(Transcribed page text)
####################

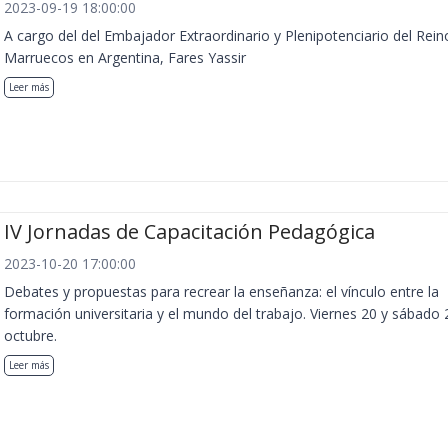
2023-09-19 18:00:00
A cargo del del Embajador Extraordinario y Plenipotenciario del Rein
Marruecos en Argentina, Fares Yassir
Leer más
IV Jornadas de Capacitación Pedagógica
2023-10-20 17:00:00
Debates y propuestas para recrear la enseñanza: el vínculo entre la
formación universitaria y el mundo del trabajo. Viernes 20 y sábado 
octubre.
Leer más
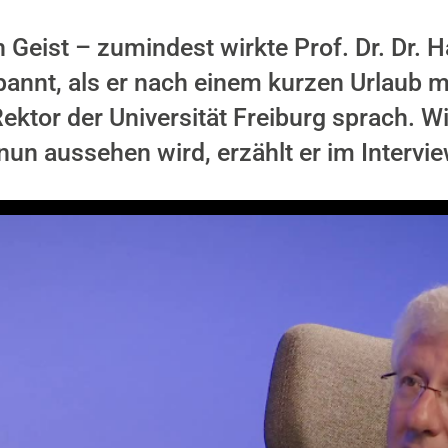
 Geist – zumindest wirkte Prof. Dr. Dr.
pannt, als er nach einem kurzen Urlaub 
ektor der Universität Freiburg sprach. Wi
nun aussehen wird, erzählt er im Intervie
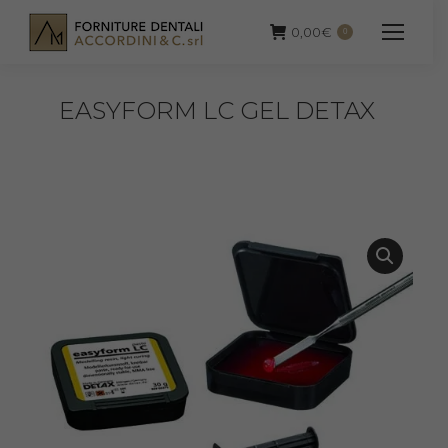
0,00
€
0
EASYFORM LC GEL DETAX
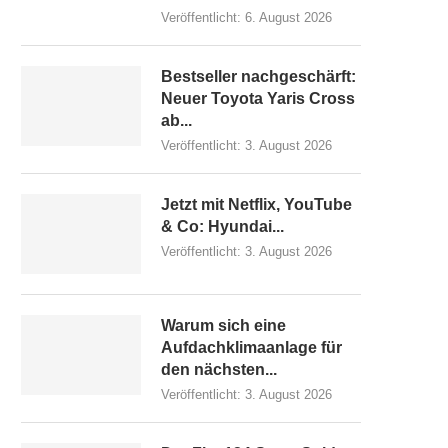
Veröffentlicht:
6. August 2026
Bestseller nachgeschärft:
Neuer Toyota Yaris Cross
ab...
Veröffentlicht:
3. August 2026
Jetzt mit Netflix, YouTube
& Co: Hyundai...
Veröffentlicht:
3. August 2026
Warum sich eine
Aufdachklimaanlage für
den nächsten...
Veröffentlicht:
3. August 2026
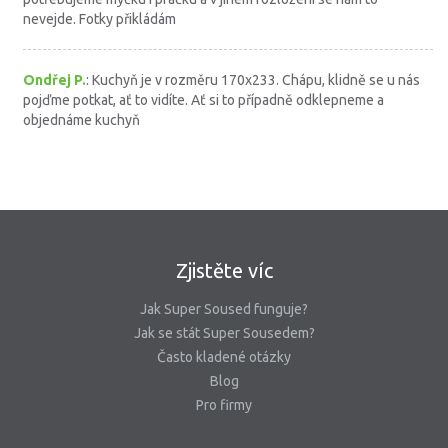
nevejde. Fotky přikládám
Ondřej P.
: Kuchyň je v rozměru 170x233. Chápu, klidně se u nás
pojďme potkat, ať to vidíte. Ať si to případně odklepneme a
objednáme kuchyň
Zjistěte víc
Jak Super Soused funguje?
Jak se stát Super Sousedem?
Často kladené otázky
Blog
Pro firmy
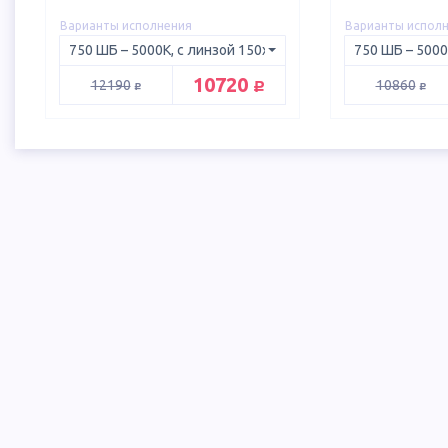
Варианты исполнения
Варианты испол
руб.
10720
руб.
руб.
12190
10860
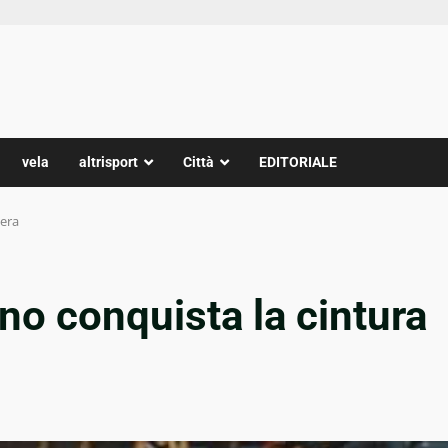
vela
altrisport
Città
EDITORIALE
nera
no conquista la cintura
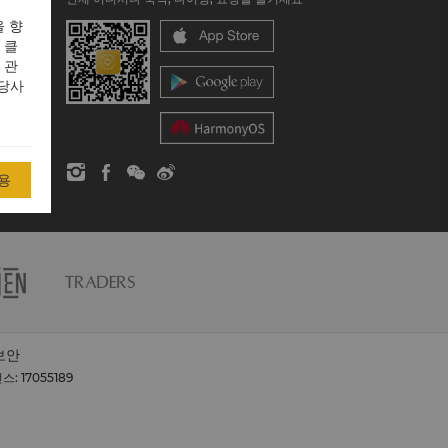
 향
 클
 관
 당사
용
보안
: 17055189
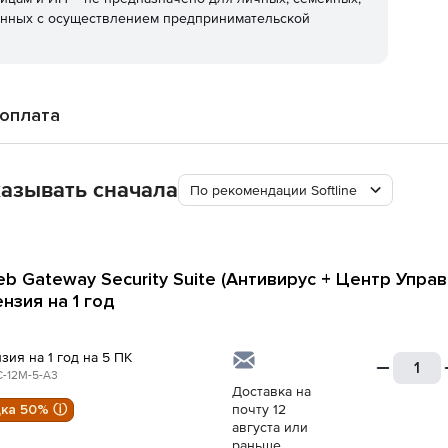
анных с осуществлением предпринимательской
 оплата
азывать сначала
По рекомендации Softline
eb Gateway Security Suite (Антивирус + Центр Управ
нзия на 1 год
зия на 1 год на 5 ПК
-12M-5-A3
Доставка на
дка 50% ⓘ
почту 12
августа или
раньше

####################

**Task item**
Retype all the text in the listing above line for line, with no changes, and leave the pictures out.

**Response**
2023-09-19 18:00:00
A cargo del del Embajador Extraordinario y Plenipotenciario del Rein
Marruecos en Argentina, Fares Yassir
Leer más
IV Jornadas de Capacitación Pedagógica
2023-10-20 17:00:00
Debates y propuestas para recrear la enseñanza: el vínculo entre la
formación universitaria y el mundo del trabajo. Viernes 20 y sábado 
octubre.
Leer más
 Geist – zumindest wirkte Prof. Dr. Dr.
pannt, als er nach einem kurzen Urlaub 
ektor der Universität Freiburg sprach. Wi
nun aussehen wird, erzählt er im Intervie
0,00
€
0
EASYFORM LC GEL DETAX
Veröffentlicht:
6. August 2026
Bestseller nachgeschärft:
Neuer Toyota Yaris Cross
ab...
Veröffentlicht:
3. August 2026
Jetzt mit Netflix, YouTube
& Co: Hyundai...
Veröffentlicht:
3. August 2026
Warum sich eine
Aufdachklimaanlage für
den nächsten...
Veröffentlicht:
3. August 2026
nevejde. Fotky přikládám
Ondřej P.
: Kuchyň je v rozměru 170x233. Chápu, klidně se u nás
pojďme potkat, ať to vidíte. Ať si to případně odklepneme a
objednáme kuchyň
Zjistěte víc
Jak Super Soused funguje?
Jak se stát Super Sousedem?
Často kladené otázky
Blog
Pro firmy
Варианты исполнения
Варианты испол
руб.
10720
руб.
руб.
12190
10860
vela
altrisport
Città
EDITORIALE
nera
no conquista la cintura
 향
 클
 관
 당사
용
보안
: 17055189
анных с осуществлением предпринимательской
 оплата
азывать сначала
По рекомендации Softline
eb Gateway Security Suite (Антивирус + Центр Управ
нзия на 1 год
зия на 1 год на 5 ПК
-12M-5-A3
Доставка на
дка 50% ⓘ
почту 12
августа или
раньше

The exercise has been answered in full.